- Work required
Please write out the complete listing that follows, exactly as it reads.

[start Material for this task]

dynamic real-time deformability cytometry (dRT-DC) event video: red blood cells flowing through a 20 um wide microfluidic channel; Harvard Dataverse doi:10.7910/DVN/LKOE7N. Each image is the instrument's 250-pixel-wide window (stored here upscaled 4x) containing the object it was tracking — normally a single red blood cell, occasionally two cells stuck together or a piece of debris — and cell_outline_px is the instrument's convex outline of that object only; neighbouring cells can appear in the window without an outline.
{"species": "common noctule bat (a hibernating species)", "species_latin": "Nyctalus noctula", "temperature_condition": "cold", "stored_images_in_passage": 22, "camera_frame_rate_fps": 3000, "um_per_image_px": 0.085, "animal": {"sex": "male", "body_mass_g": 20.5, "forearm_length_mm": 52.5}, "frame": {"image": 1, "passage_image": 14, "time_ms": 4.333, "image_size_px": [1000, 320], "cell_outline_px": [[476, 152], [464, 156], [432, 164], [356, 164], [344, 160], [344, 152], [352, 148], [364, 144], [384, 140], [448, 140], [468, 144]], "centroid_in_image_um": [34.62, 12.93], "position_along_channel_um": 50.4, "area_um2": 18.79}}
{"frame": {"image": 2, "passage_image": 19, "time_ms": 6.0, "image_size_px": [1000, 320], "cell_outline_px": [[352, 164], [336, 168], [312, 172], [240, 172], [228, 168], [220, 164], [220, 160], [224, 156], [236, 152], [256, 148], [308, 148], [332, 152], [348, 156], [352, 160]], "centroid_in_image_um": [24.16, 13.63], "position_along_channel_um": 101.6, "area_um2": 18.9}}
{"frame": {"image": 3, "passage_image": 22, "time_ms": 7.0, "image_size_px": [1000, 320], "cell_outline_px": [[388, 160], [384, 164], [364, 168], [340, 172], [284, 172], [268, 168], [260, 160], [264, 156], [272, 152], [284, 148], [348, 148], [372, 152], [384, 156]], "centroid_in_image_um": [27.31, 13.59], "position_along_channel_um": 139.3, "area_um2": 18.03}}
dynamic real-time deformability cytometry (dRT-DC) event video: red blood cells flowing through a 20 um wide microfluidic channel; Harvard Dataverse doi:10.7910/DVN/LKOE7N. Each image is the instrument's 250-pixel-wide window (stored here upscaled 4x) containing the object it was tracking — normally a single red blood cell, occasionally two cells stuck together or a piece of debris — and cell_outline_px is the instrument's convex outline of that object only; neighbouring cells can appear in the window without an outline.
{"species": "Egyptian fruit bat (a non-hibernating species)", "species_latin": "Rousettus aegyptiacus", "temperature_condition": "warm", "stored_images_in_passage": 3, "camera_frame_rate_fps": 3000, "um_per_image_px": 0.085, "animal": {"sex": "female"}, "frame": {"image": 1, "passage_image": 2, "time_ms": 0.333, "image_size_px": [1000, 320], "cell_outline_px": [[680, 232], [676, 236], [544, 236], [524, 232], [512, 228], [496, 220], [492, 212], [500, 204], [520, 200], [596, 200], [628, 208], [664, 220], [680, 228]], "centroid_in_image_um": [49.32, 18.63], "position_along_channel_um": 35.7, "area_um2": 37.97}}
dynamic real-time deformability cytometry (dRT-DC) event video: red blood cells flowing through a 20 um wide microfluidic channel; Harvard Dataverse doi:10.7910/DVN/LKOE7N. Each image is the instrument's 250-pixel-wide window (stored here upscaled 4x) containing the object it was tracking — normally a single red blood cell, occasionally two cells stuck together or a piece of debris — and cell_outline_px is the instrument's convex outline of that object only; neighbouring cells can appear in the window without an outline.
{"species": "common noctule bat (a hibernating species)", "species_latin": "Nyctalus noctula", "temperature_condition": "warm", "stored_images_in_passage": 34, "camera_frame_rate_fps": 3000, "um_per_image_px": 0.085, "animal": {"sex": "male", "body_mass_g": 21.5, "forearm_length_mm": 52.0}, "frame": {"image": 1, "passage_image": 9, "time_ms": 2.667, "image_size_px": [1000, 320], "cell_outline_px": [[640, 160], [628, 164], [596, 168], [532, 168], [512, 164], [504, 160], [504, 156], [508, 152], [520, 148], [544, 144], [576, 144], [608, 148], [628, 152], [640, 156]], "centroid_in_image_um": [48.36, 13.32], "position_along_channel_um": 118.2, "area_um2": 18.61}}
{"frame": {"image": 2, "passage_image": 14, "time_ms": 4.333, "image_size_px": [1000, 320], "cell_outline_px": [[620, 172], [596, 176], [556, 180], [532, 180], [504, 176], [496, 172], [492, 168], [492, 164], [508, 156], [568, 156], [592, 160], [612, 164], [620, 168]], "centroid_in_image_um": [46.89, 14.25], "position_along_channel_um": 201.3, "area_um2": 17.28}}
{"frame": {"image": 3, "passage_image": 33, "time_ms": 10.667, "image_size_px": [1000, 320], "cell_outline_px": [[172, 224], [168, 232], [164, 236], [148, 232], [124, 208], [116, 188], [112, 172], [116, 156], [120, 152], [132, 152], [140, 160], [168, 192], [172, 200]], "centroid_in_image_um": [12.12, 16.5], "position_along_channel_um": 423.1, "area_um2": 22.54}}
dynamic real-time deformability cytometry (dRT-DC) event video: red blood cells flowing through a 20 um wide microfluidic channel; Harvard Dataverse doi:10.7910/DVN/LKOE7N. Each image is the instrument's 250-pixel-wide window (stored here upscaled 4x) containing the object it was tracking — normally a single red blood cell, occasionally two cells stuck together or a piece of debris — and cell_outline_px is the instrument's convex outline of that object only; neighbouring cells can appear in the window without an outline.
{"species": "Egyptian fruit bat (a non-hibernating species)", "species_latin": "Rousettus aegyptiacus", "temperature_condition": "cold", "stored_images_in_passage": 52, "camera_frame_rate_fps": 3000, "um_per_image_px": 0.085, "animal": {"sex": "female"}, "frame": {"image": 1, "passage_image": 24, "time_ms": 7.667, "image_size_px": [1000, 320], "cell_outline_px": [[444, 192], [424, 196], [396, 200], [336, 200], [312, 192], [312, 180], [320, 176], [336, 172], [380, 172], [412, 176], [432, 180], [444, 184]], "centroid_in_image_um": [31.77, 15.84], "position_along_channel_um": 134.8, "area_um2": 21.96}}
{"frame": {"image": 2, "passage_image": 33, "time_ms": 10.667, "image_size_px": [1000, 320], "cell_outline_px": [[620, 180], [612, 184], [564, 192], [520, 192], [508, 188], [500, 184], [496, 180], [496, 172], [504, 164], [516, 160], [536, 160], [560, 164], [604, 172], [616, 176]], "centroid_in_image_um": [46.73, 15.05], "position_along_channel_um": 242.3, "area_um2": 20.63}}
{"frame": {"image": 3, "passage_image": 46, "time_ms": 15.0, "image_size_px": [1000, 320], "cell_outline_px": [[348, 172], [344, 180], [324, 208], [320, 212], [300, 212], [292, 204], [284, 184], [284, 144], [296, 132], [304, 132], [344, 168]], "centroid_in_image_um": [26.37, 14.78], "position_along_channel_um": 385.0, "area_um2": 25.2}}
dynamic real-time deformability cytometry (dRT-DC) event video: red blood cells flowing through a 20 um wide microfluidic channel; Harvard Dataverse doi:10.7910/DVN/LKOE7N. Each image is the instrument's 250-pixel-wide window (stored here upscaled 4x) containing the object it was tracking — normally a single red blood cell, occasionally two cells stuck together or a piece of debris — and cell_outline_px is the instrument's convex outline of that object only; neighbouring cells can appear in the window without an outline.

[end Material for this task]

- Solution to this exercise
dynamic real-time deformability cytometry (dRT-DC) event video: red blood cells flowing through a 20 um wide microfluidic channel; Harvard Dataverse doi:10.7910/DVN/LKOE7N. Each image is the instrument's 250-pixel-wide window (stored here upscaled 4x) containing the object it was tracking — normally a single red blood cell, occasionally two cells stuck together or a piece of debris — and cell_outline_px is the instrument's convex outline of that object only; neighbouring cells can appear in the window without an outline.
{"species": "common noctule bat (a hibernating species)", "species_latin": "Nyctalus noctula", "temperature_condition": "cold", "stored_images_in_passage": 22, "camera_frame_rate_fps": 3000, "um_per_image_px": 0.085, "animal": {"sex": "male", "body_mass_g": 20.5, "forearm_length_mm": 52.5}, "frame": {"image": 1, "passage_image": 14, "time_ms": 4.333, "image_size_px": [1000, 320], "cell_outline_px": [[476, 152], [464, 156], [432, 164], [356, 164], [344, 160], [344, 152], [352, 148], [364, 144], [384, 140], [448, 140], [468, 144]], "centroid_in_image_um": [34.62, 12.93], "position_along_channel_um": 50.4, "area_um2": 18.79}}
{"frame": {"image": 2, "passage_image": 19, "time_ms": 6.0, "image_size_px": [1000, 320], "cell_outline_px": [[352, 164], [336, 168], [312, 172], [240, 172], [228, 168], [220, 164], [220, 160], [224, 156], [236, 152], [256, 148], [308, 148], [332, 152], [348, 156], [352, 160]], "centroid_in_image_um": [24.16, 13.63], "position_along_channel_um": 101.6, "area_um2": 18.9}}
{"frame": {"image": 3, "passage_image": 22, "time_ms": 7.0, "image_size_px": [1000, 320], "cell_outline_px": [[388, 160], [384, 164], [364, 168], [340, 172], [284, 172], [268, 168], [260, 160], [264, 156], [272, 152], [284, 148], [348, 148], [372, 152], [384, 156]], "centroid_in_image_um": [27.31, 13.59], "position_along_channel_um": 139.3, "area_um2": 18.03}}
dynamic real-time deformability cytometry (dRT-DC) event video: red blood cells flowing through a 20 um wide microfluidic channel; Harvard Dataverse doi:10.7910/DVN/LKOE7N. Each image is the instrument's 250-pixel-wide window (stored here upscaled 4x) containing the object it was tracking — normally a single red blood cell, occasionally two cells stuck together or a piece of debris — and cell_outline_px is the instrument's convex outline of that object only; neighbouring cells can appear in the window without an outline.
{"species": "Egyptian fruit bat (a non-hibernating species)", "species_latin": "Rousettus aegyptiacus", "temperature_condition": "warm", "stored_images_in_passage": 3, "camera_frame_rate_fps": 3000, "um_per_image_px": 0.085, "animal": {"sex": "female"}, "frame": {"image": 1, "passage_image": 2, "time_ms": 0.333, "image_size_px": [1000, 320], "cell_outline_px": [[680, 232], [676, 236], [544, 236], [524, 232], [512, 228], [496, 220], [492, 212], [500, 204], [520, 200], [596, 200], [628, 208], [664, 220], [680, 228]], "centroid_in_image_um": [49.32, 18.63], "position_along_channel_um": 35.7, "area_um2": 37.97}}
dynamic real-time deformability cytometry (dRT-DC) event video: red blood cells flowing through a 20 um wide microfluidic channel; Harvard Dataverse doi:10.7910/DVN/LKOE7N. Each image is the instrument's 250-pixel-wide window (stored here upscaled 4x) containing the object it was tracking — normally a single red blood cell, occasionally two cells stuck together or a piece of debris — and cell_outline_px is the instrument's convex outline of that object only; neighbouring cells can appear in the window without an outline.
{"species": "common noctule bat (a hibernating species)", "species_latin": "Nyctalus noctula", "temperature_condition": "warm", "stored_images_in_passage": 34, "camera_frame_rate_fps": 3000, "um_per_image_px": 0.085, "animal": {"sex": "male", "body_mass_g": 21.5, "forearm_length_mm": 52.0}, "frame": {"image": 1, "passage_image": 9, "time_ms": 2.667, "image_size_px": [1000, 320], "cell_outline_px": [[640, 160], [628, 164], [596, 168], [532, 168], [512, 164], [504, 160], [504, 156], [508, 152], [520, 148], [544, 144], [576, 144], [608, 148], [628, 152], [640, 156]], "centroid_in_image_um": [48.36, 13.32], "position_along_channel_um": 118.2, "area_um2": 18.61}}
{"frame": {"image": 2, "passage_image": 14, "time_ms": 4.333, "image_size_px": [1000, 320], "cell_outline_px": [[620, 172], [596, 176], [556, 180], [532, 180], [504, 176], [496, 172], [492, 168], [492, 164], [508, 156], [568, 156], [592, 160], [612, 164], [620, 168]], "centroid_in_image_um": [46.89, 14.25], "position_along_channel_um": 201.3, "area_um2": 17.28}}
{"frame": {"image": 3, "passage_image": 33, "time_ms": 10.667, "image_size_px": [1000, 320], "cell_outline_px": [[172, 224], [168, 232], [164, 236], [148, 232], [124, 208], [116, 188], [112, 172], [116, 156], [120, 152], [132, 152], [140, 160], [168, 192], [172, 200]], "centroid_in_image_um": [12.12, 16.5], "position_along_channel_um": 423.1, "area_um2": 22.54}}
dynamic real-time deformability cytometry (dRT-DC) event video: red blood cells flowing through a 20 um wide microfluidic channel; Harvard Dataverse doi:10.7910/DVN/LKOE7N. Each image is the instrument's 250-pixel-wide window (stored here upscaled 4x) containing the object it was tracking — normally a single red blood cell, occasionally two cells stuck together or a piece of debris — and cell_outline_px is the instrument's convex outline of that object only; neighbouring cells can appear in the window without an outline.
{"species": "Egyptian fruit bat (a non-hibernating species)", "species_latin": "Rousettus aegyptiacus", "temperature_condition": "cold", "stored_images_in_passage": 52, "camera_frame_rate_fps": 3000, "um_per_image_px": 0.085, "animal": {"sex": "female"}, "frame": {"image": 1, "passage_image": 24, "time_ms": 7.667, "image_size_px": [1000, 320], "cell_outline_px": [[444, 192], [424, 196], [396, 200], [336, 200], [312, 192], [312, 180], [320, 176], [336, 172], [380, 172], [412, 176], [432, 180], [444, 184]], "centroid_in_image_um": [31.77, 15.84], "position_along_channel_um": 134.8, "area_um2": 21.96}}
{"frame": {"image": 2, "passage_image": 33, "time_ms": 10.667, "image_size_px": [1000, 320], "cell_outline_px": [[620, 180], [612, 184], [564, 192], [520, 192], [508, 188], [500, 184], [496, 180], [496, 172], [504, 164], [516, 160], [536, 160], [560, 164], [604, 172], [616, 176]], "centroid_in_image_um": [46.73, 15.05], "position_along_channel_um": 242.3, "area_um2": 20.63}}
{"frame": {"image": 3, "passage_image": 46, "time_ms": 15.0, "image_size_px": [1000, 320], "cell_outline_px": [[348, 172], [344, 180], [324, 208], [320, 212], [300, 212], [292, 204], [284, 184], [284, 144], [296, 132], [304, 132], [344, 168]], "centroid_in_image_um": [26.37, 14.78], "position_along_channel_um": 385.0, "area_um2": 25.2}}
dynamic real-time deformability cytometry (dRT-DC) event video: red blood cells flowing through a 20 um wide microfluidic channel; Harvard Dataverse doi:10.7910/DVN/LKOE7N. Each image is the instrument's 250-pixel-wide window (stored here upscaled 4x) containing the object it was tracking — normally a single red blood cell, occasionally two cells stuck together or a piece of debris — and cell_outline_px is the instrument's convex outline of that object only; neighbouring cells can appear in the window without an outline.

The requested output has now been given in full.